Ouviu os gritos do irmão no outro quarto, pedindo por socorro e foi tudo mais o
que ainda pode ouvir. Quis poder estar ao lado dele e abraça-lo.
O homem mal se virou calmamente
e seguiu na direção da sua casa, onde guardou o
que havia roubado. Depois, foi para a casa da namorada do outro lado
cidade. Ela, ao vê-lo, abraçou e lhe disse:
“Você
tá fedendo queimado. Que cheiro danado de fumaça!”
Ele olhou para a namorada,
sorriu e respondeu:
“Tou
mesmo... Queimei uns bichinhos lá em Ceilândia pra servir de exemplo pra outro
bicho.”
Tomei por base para esta
narrativa, o assassinato de duas crianças no último dia 12 de maio em
Ceilândia, cidade Satélite de Brasília, no Distrito Federal. Não citei o nome
do assassino por entender que ele não merece ter seu nome citado. Com mais
essas mortes eu pergunto o que está acontecendo pelas periferias do Brasil? Uma
mulher é assassinada por ter sido confundida com uma sequestradora; outra
mulher foi torturada e morta por ter furtado um pacotinho de bolacha; um garoto
é morto por que era um empecilho na vida de uma madrasta; um homem foi quase
linchado por ser irmão de um suposto pedófilo; e duas crianças são queimadas
vivas por que eram irmãos de um homem que devia R$140,00 para um psicopata.
Isso tudo sem contar a quantidade de moleques armados, assassinos impiedosos
praticando assaltos pelas ruas das cidades do Brasil.
A população não confia na
polícia, não confia na justiça, não confia nos políticos, não confia na saúde e
está aterrorizada quando sai de casa, com medo das greves nas empresas de
ônibus e metrôs. Isso é uma merda. Sim, isso mesmo, como disse o bêbado subindo
a avenida da minha cidade: “merda pura esse negócio todo.”

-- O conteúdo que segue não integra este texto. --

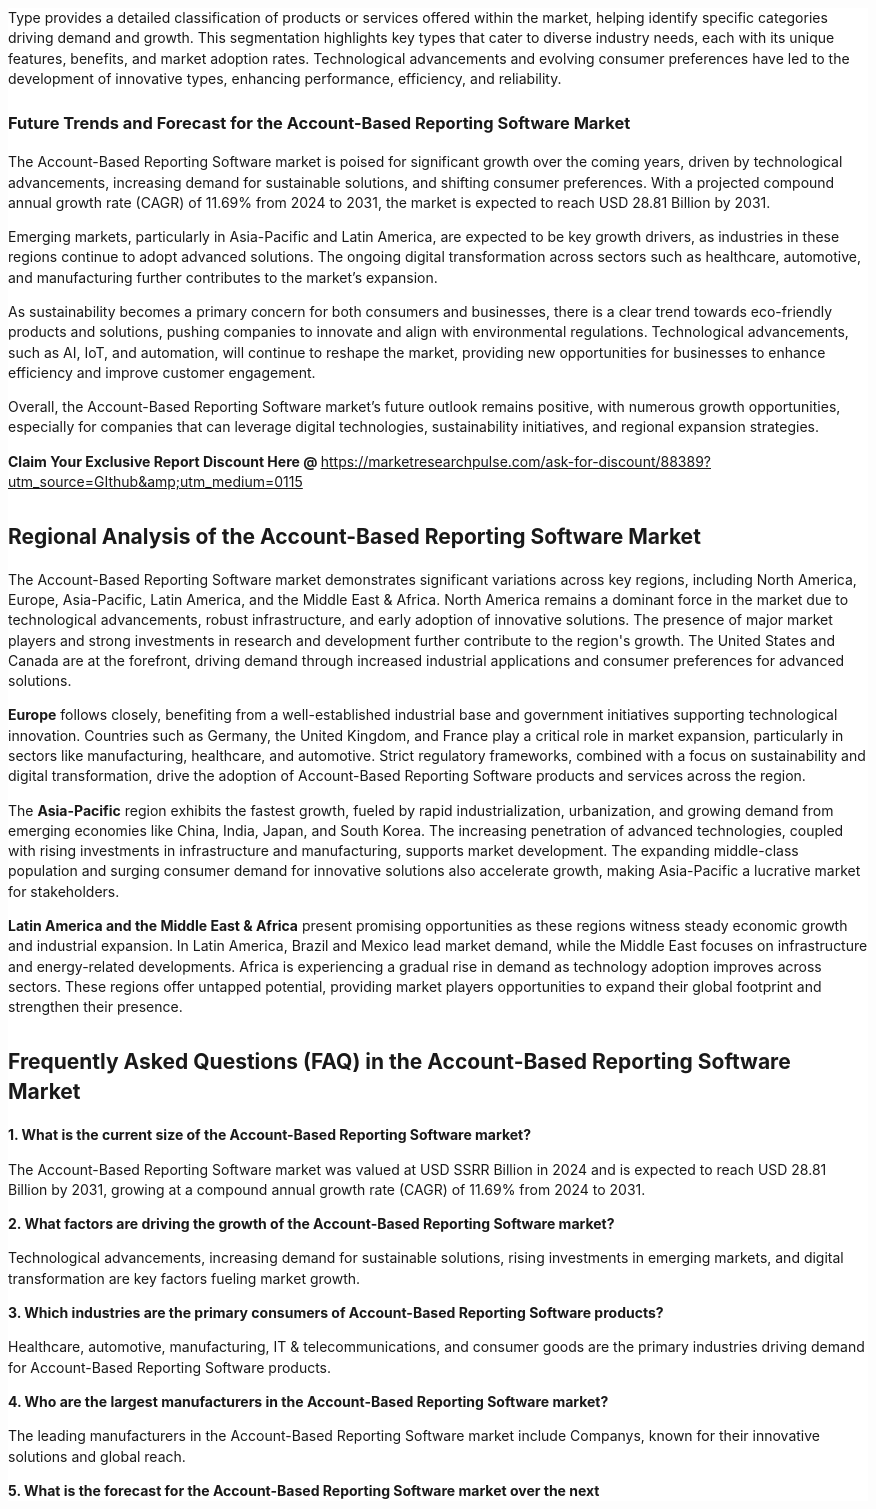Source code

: Type provides a detailed classification of products or services offered within the market, helping identify specific categories driving demand and growth. This segmentation highlights key types that cater to diverse industry needs, each with its unique features, benefits, and market adoption rates. Technological advancements and evolving consumer preferences have led to the development of innovative types, enhancing performance, efficiency, and reliability.</p><h3>Future Trends and Forecast for the Account-Based Reporting Software Market</h3><p>The Account-Based Reporting Software market is poised for significant growth over the coming years, driven by technological advancements, increasing demand for sustainable solutions, and shifting consumer preferences. With a projected compound annual growth rate (CAGR) of 11.69% from 2024 to 2031, the market is expected to reach USD 28.81 Billion by 2031.</p><p>Emerging markets, particularly in Asia-Pacific and Latin America, are expected to be key growth drivers, as industries in these regions continue to adopt advanced solutions. The ongoing digital transformation across sectors such as healthcare, automotive, and manufacturing further contributes to the market&rsquo;s expansion.</p><p>As sustainability becomes a primary concern for both consumers and businesses, there is a clear trend towards eco-friendly products and solutions, pushing companies to innovate and align with environmental regulations. Technological advancements, such as AI, IoT, and automation, will continue to reshape the market, providing new opportunities for businesses to enhance efficiency and improve customer engagement.</p><p>Overall, the Account-Based Reporting Software market&rsquo;s future outlook remains positive, with numerous growth opportunities, especially for companies that can leverage digital technologies, sustainability initiatives, and regional expansion strategies.</p><p><strong>Claim Your Exclusive Report Discount Here @ </strong><a href="https://marketresearchpulse.com/ask-for-discount/88389?utm_source=GIthub&amp;utm_medium=0115">https://marketresearchpulse.com/ask-for-discount/88389?utm_source=GIthub&amp;utm_medium=0115</a></p><h2><strong>Regional Analysis of the Account-Based Reporting Software Market</strong></h2><p>The Account-Based Reporting Software market demonstrates significant variations across key regions, including North America, Europe, Asia-Pacific, Latin America, and the Middle East &amp; Africa. North America remains a dominant force in the market due to technological advancements, robust infrastructure, and early adoption of innovative solutions. The presence of major market players and strong investments in research and development further contribute to the region's growth. The United States and Canada are at the forefront, driving demand through increased industrial applications and consumer preferences for advanced solutions.</p><p><strong>Europe</strong> follows closely, benefiting from a well-established industrial base and government initiatives supporting technological innovation. Countries such as Germany, the United Kingdom, and France play a critical role in market expansion, particularly in sectors like manufacturing, healthcare, and automotive. Strict regulatory frameworks, combined with a focus on sustainability and digital transformation, drive the adoption of Account-Based Reporting Software products and services across the region.</p><p>The <strong>Asia-Pacific</strong> region exhibits the fastest growth, fueled by rapid industrialization, urbanization, and growing demand from emerging economies like China, India, Japan, and South Korea. The increasing penetration of advanced technologies, coupled with rising investments in infrastructure and manufacturing, supports market development. The expanding middle-class population and surging consumer demand for innovative solutions also accelerate growth, making Asia-Pacific a lucrative market for stakeholders.</p><p><strong>Latin America and the Middle East &amp; Africa</strong> present promising opportunities as these regions witness steady economic growth and industrial expansion. In Latin America, Brazil and Mexico lead market demand, while the Middle East focuses on infrastructure and energy-related developments. Africa is experiencing a gradual rise in demand as technology adoption improves across sectors. These regions offer untapped potential, providing market players opportunities to expand their global footprint and strengthen their presence.</p><h2><strong>Frequently Asked Questions (FAQ) in the Account-Based Reporting Software Market</strong></h2><p><strong>1. What is the current size of the Account-Based Reporting Software market?</strong></p><p>The Account-Based Reporting Software market was valued at USD SSRR Billion in 2024 and is expected to reach USD 28.81 Billion by 2031, growing at a compound annual growth rate (CAGR) of 11.69% from 2024 to 2031.</p><p><strong>2. What factors are driving the growth of the Account-Based Reporting Software market?</strong></p><p>Technological advancements, increasing demand for sustainable solutions, rising investments in emerging markets, and digital transformation are key factors fueling market growth.</p><p><strong>3. Which industries are the primary consumers of Account-Based Reporting Software products?</strong></p><p>Healthcare, automotive, manufacturing, IT &amp; telecommunications, and consumer goods are the primary industries driving demand for Account-Based Reporting Software products.</p><p><strong>4. Who are the largest manufacturers in the Account-Based Reporting Software market?</strong></p><p>The leading manufacturers in the Account-Based Reporting Software market include Companys, known for their innovative solutions and global reach.</p><p><strong>5. What is the forecast for the Account-Based Reporting Software market over the next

Por que a população não confia
na polícia? Por que a população não confia na justiça? Por que a população não
confia nos políticos? Por que a população não confia no transporte público? Por
que a população não confia no sistema de saúde? Todo mundo sabe por quê. Boa
parte das polícias está corrompida, com bandidos nas suas fileiras; a nossa
justiça é a mais lenta do mundo, além de privilegiar quem tem dinheiro; a maior
parte dos políticos é corrupta e ou defende interesses pessoais; O nosso
transporte público é um dos mais caro do mundo e com a pior qualidade; e o
nosso sistema de saúde está falido.
Talvez a resposta para o caos
que está se instalando no meio das classes menos favorecidas do Brasil esteja
na falência das suas instituições, como explicitado acima. Uma nação onde a
justiça falha em demasia, tende a rumar para a desordem.
Texto integral de Pedro Paulo de Oliveira.